[Excerpts from a dataset]
= Beginning of Section =
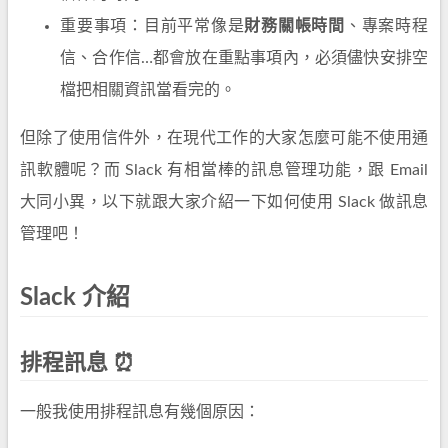
重要事項：目前平常像是
財務關帳時間
、專案時程
信、合作信…都會放在重點事項內，必須儘快安排空
檔把相關資訊當看完的。
但除了使用信件外，在現代工作的大家怎麼可能不使用通
訊軟體呢？而 Slack 有相當棒的訊息管理功能，跟 Email
大同小異，以下就跟大家介紹一下如何使用 Slack 做訊息
管理吧！
Slack 介紹
排程訊息 ⏰
一般我使用排程訊息有幾個原因：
= End of Section =
Leave the pictures out and reproduce each record exactly as written.

重要事項：目前平常像是
財務關帳時間
、專案時程
信、合作信…都會放在重點事項內，必須儘快安排空
檔把相關資訊當看完的。
但除了使用信件外，在現代工作的大家怎麼可能不使用通
訊軟體呢？而 Slack 有相當棒的訊息管理功能，跟 Email
大同小異，以下就跟大家介紹一下如何使用 Slack 做訊息
管理吧！
Slack 介紹
排程訊息 ⏰
一般我使用排程訊息有幾個原因：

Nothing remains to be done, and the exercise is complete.